Getting Data into (and Out of) R

RHow do we input data into R? The first method, and sometimes the simplest, is: type the data in! This is a good method for small data sets. You can always read raw data from a data file using read.table(). There are several help functions for reading delimited data as well as fixed length fields; the scan() function permits reading fields of variable length. You can also read data in from a database. Both DBI (Java) and ODBC (Microsoft) interfaces are supported. Drivers are available for most popular databases. Once in, there are several ways to save data from an R workspace. You can save the entire workspace and restore it in a later session. You can also write a R data object (usually a data frame) as a text file with field delimiters. Finally, you can save an R object or objects as a binary file, which can be loaded back into another session. R also allows you to specify a particular output device, which is the standard way to save the results of a graph or a plot. RStudio allows you to save the graph as an image (.jpg, etc.) directly from the plot window.
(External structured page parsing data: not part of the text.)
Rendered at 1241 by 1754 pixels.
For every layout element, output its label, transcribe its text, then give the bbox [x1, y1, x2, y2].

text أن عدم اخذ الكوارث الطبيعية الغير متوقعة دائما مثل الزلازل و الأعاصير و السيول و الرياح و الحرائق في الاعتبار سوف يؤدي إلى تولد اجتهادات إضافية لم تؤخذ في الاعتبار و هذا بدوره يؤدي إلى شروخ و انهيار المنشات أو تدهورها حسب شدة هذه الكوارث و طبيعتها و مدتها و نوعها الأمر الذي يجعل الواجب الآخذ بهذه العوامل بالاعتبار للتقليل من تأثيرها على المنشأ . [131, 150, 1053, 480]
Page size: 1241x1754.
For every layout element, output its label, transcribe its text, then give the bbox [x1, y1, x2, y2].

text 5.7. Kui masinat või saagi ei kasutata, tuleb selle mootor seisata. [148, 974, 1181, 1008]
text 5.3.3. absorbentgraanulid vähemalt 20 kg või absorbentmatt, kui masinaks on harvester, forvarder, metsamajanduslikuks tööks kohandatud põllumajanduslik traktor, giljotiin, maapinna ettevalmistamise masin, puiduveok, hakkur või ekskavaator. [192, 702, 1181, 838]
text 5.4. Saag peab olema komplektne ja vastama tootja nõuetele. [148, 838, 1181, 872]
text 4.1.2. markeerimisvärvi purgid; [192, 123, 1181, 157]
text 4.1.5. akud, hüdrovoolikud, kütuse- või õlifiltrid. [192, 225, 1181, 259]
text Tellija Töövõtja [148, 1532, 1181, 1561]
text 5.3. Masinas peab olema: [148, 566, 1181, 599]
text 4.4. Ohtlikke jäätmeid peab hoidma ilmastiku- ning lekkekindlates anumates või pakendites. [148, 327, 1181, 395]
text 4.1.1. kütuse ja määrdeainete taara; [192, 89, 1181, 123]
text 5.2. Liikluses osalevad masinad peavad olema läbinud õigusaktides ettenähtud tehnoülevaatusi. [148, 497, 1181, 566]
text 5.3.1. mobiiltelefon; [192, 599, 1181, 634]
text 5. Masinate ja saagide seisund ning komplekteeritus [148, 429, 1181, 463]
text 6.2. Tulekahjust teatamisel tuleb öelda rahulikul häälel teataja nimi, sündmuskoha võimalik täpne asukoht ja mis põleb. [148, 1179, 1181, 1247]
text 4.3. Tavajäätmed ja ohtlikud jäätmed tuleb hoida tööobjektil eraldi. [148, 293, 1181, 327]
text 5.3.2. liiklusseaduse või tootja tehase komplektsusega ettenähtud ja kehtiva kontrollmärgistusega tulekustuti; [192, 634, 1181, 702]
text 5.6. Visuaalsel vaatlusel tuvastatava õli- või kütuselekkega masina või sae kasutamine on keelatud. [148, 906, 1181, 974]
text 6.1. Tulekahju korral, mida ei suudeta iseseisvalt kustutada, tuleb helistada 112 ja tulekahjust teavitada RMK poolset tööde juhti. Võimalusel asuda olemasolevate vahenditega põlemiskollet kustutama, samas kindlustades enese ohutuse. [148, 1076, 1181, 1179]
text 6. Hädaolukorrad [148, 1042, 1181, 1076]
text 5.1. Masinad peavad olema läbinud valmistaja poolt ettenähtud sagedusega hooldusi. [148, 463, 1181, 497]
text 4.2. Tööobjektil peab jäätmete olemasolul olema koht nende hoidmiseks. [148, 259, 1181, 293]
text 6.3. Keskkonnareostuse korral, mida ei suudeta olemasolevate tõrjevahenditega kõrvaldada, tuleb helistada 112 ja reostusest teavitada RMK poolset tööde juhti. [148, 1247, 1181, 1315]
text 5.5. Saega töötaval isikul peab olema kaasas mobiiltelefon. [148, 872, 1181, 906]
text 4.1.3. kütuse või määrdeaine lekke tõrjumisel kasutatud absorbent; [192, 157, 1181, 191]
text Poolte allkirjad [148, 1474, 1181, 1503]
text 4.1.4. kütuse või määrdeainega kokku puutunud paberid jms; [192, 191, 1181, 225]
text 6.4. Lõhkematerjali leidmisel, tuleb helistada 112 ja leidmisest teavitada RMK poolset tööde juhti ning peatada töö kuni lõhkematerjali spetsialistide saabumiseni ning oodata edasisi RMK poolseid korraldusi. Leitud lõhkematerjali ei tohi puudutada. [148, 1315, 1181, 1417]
Data can always be created by typing in values. For example, the vector assignment v <- c(1:10) creates a vector of 10 elements numbered 1 through 10. More complicated data structures can be created by composing that data structure from a group of other data structures. First create an empty data structure, and fill it in via the editor or cut and paste from external files. The R script editor allows tweaking of input, and is easier that editing keystrokes in the console window. Remember that we can transform from one object type to another, so we could read data in as a matrix and use the as.data.frame() function to create the data frame.

R has the ability to read in data in many different formats. The read.table() function is the most used, although there are multiple helper functions such as read.csv(), read.delim() and read.fwf() for reading fixed-length fields. Multiple import functions also exist, including reading in data from SPSS, SAS, Sysstat, and other statistical packages. The file name argument to read.table() can also be a URL: this is useful in reading a data file from the Internet. Consult the help subsystem ( help(read.table) for more options). R always uses a forward slash “/” as the separator character in full pathnames for files. A file in your documents directory in Windows would be written as “C:/users/janedoe/My Documents/Newscript.R”. This makes script files somewhat more portable at the expense of some initial confusion on the part of Windows users.

 

Getting Data Out of R

R utilizes a workspace that consists of a collection of data objects, code libraries, and named data sets. Each workspace also support multiple environments, although we won’t address this issue further (see the R reference manual for more details).

R libraries that are not automatically loaded can be loaded into the workspace via the library(); datasets can be loaded into R via the load(“”) command.

Packages that are not part of the standard distribution can be obtained via the install.package(“<packagename>”) command (note the use of double quotes). Data objects in R can be exported either as .csv file, or in native format (save(<object name> …, file=“<full file path name>”)) (usually with a .Rdata extensions) and then reloaded into the R workspace via a load(file=“full path name”). This will repopulate workspace with that object or objects.

If you choose to save your R workspace, it can be reloaded automatically when R is restarted. Other workspaces can be loaded into R with the load.image() command. Lastly, plots can be saved to a file using the saveplot() command. Most platforms will allow .jpg and .png, but check your local R documentation for your particular platform.